• _Data extracted from a collection_
* * * * * * *

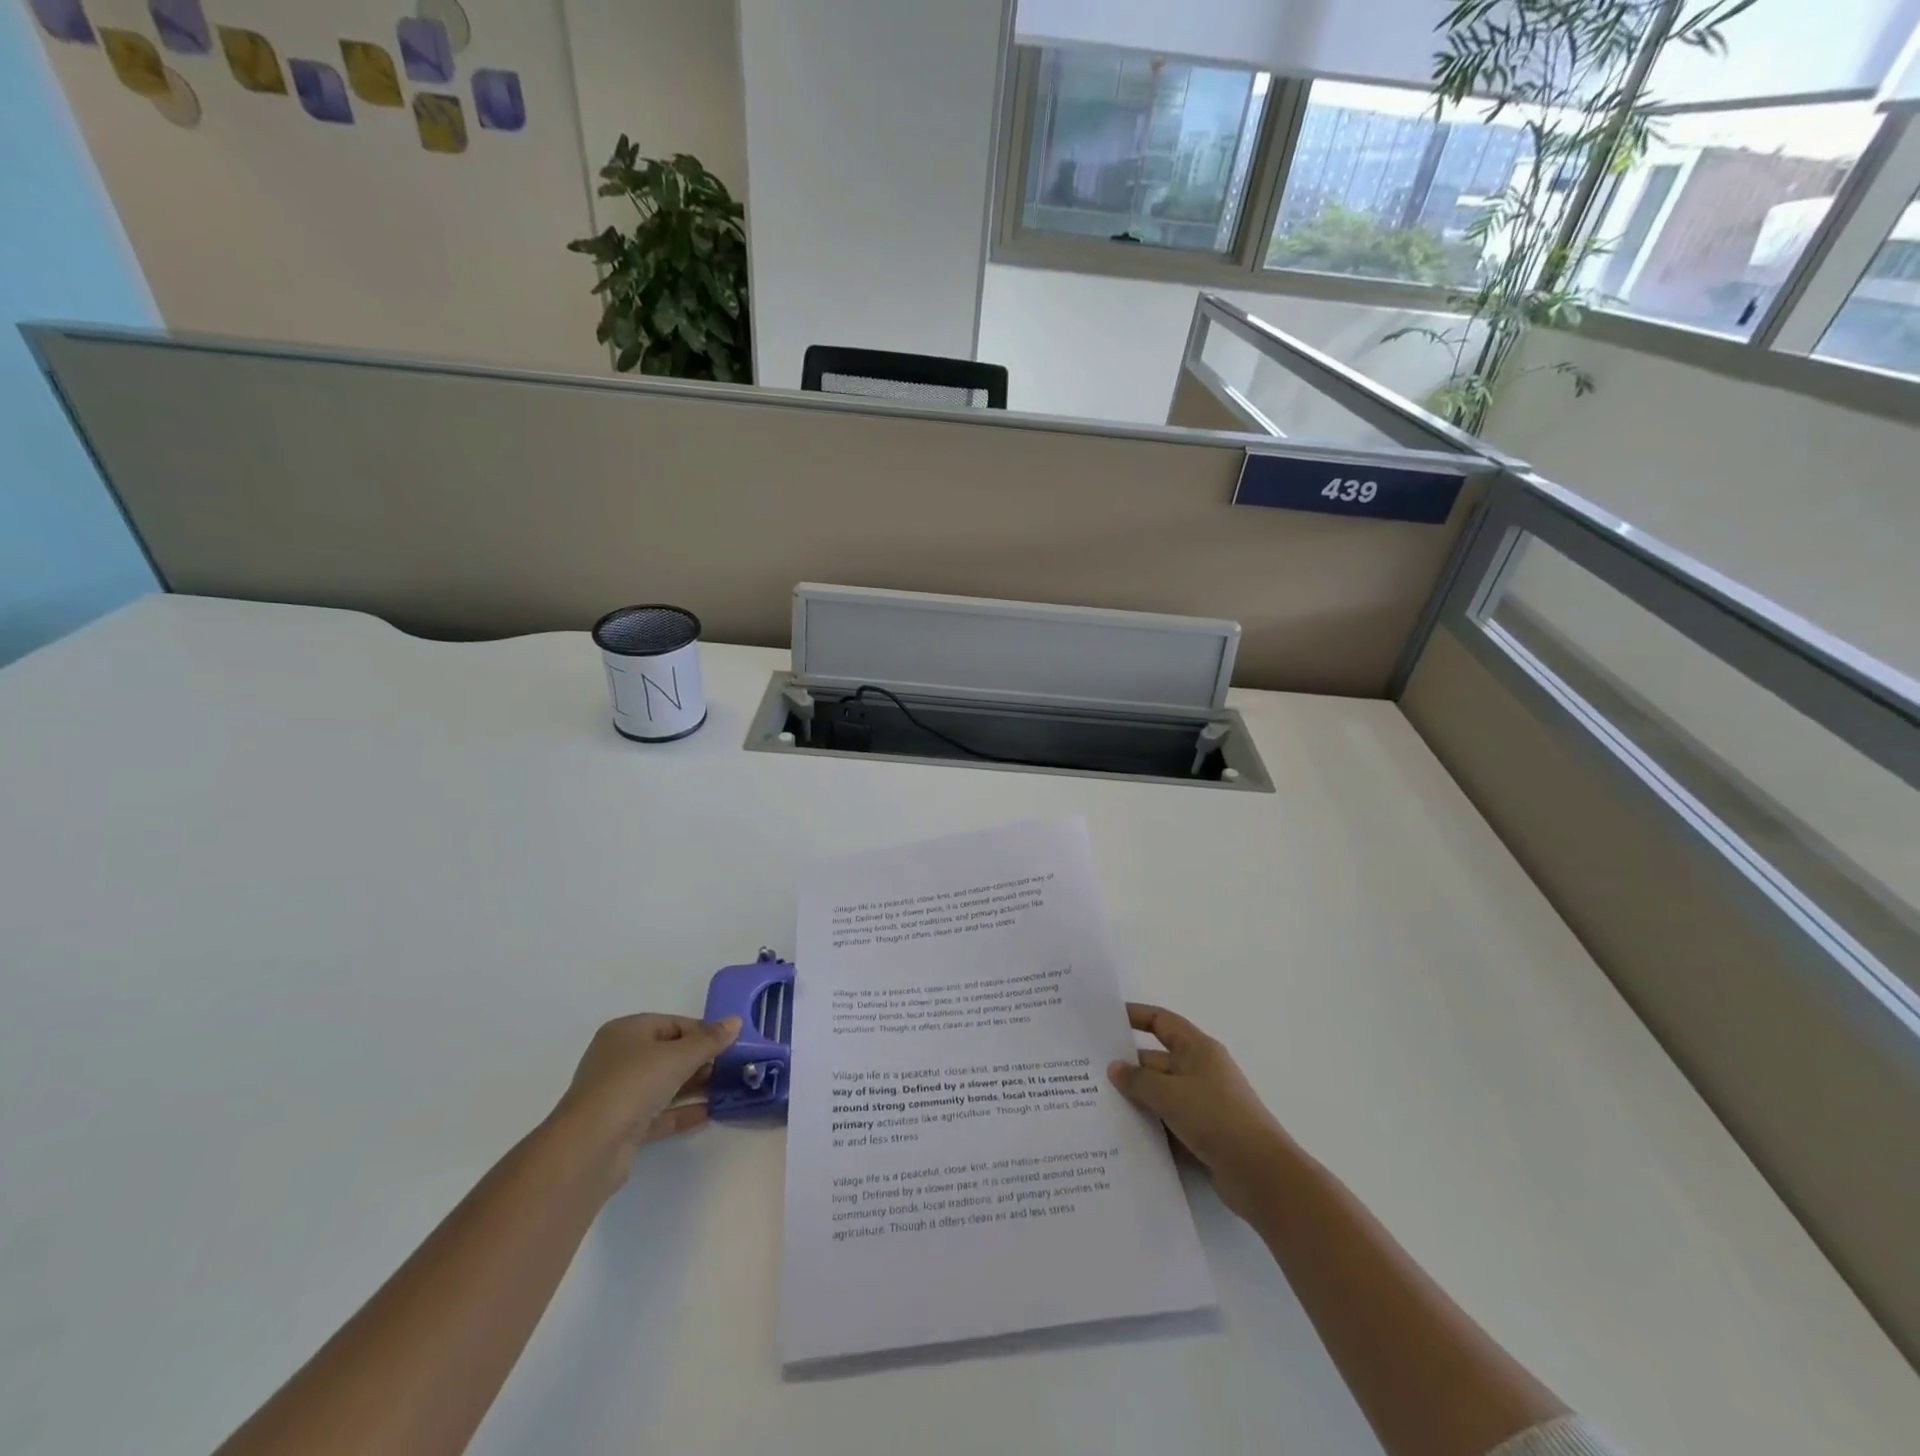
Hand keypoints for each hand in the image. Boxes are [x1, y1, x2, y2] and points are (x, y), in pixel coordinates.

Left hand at [552, 1013, 741, 1184]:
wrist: (590, 1147)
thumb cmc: (633, 1084)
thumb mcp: (678, 1056)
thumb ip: (709, 1040)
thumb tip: (735, 1021)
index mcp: (627, 1032)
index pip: (673, 1024)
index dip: (703, 1032)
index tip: (730, 1044)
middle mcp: (620, 1058)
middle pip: (668, 1053)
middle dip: (700, 1060)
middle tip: (731, 1068)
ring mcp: (619, 1094)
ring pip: (664, 1084)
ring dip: (694, 1086)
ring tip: (726, 1089)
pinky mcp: (622, 1126)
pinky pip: (658, 1113)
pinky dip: (681, 1112)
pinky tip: (708, 1113)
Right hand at [1108, 1002, 1292, 1222]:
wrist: (1261, 1175)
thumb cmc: (1216, 1118)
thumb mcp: (1170, 1094)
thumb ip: (1138, 1080)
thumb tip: (1114, 1068)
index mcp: (1197, 1049)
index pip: (1161, 1021)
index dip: (1134, 1015)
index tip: (1105, 1019)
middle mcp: (1200, 1071)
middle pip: (1156, 1060)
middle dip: (1126, 1066)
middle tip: (1088, 1071)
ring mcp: (1202, 1105)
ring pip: (1160, 1095)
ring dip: (1135, 1100)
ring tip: (1096, 1104)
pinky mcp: (1202, 1136)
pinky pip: (1167, 1124)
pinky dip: (1149, 1127)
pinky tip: (1121, 1135)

* * * * * * *

• _Required work_
Without including any pictures, print each record exactly.

• _Result_
Hand keypoints for each hand in the image. Boxes are [x1, y1, x2, y2] and points are (x, y), in pixel coordinates.

Left hand at [552, 1013, 741, 1184]:
wrist: (590, 1147)
thumb cmc: (633, 1084)
thumb mcp: (678, 1056)
thumb ip: (709, 1040)
thumb tip: (735, 1021)
index mcp: (627, 1032)
index pip: (673, 1024)
index dip: (703, 1032)
index tip: (730, 1044)
middle mcp: (620, 1058)
middle pip: (668, 1053)
middle dip: (700, 1060)
middle tip: (731, 1068)
ring mcp: (619, 1094)
ring pip: (664, 1084)
ring dip: (694, 1086)
ring tip: (726, 1089)
pinky mcp: (622, 1126)
pinky pip: (658, 1113)
pinky dip: (681, 1112)
pinky tip: (708, 1113)
Right hand at [1108, 1002, 1292, 1222]:
wrist: (1261, 1175)
thumb cmc: (1216, 1118)
thumb mcp: (1170, 1094)
thumb ip: (1138, 1080)
thumb tip: (1114, 1068)
index mcp: (1197, 1049)
index pip: (1161, 1021)
index dip: (1134, 1015)
index tip: (1105, 1019)
middle mcp: (1200, 1071)
middle pip: (1156, 1060)
middle dip: (1126, 1066)
middle tip: (1088, 1071)
ring mcp: (1202, 1105)
ring pip: (1160, 1095)
ring dip: (1135, 1100)
ring tip: (1096, 1104)
pinky mcp: (1202, 1136)
pinky pip: (1167, 1124)
pinky dip: (1149, 1127)
pinky tip: (1121, 1135)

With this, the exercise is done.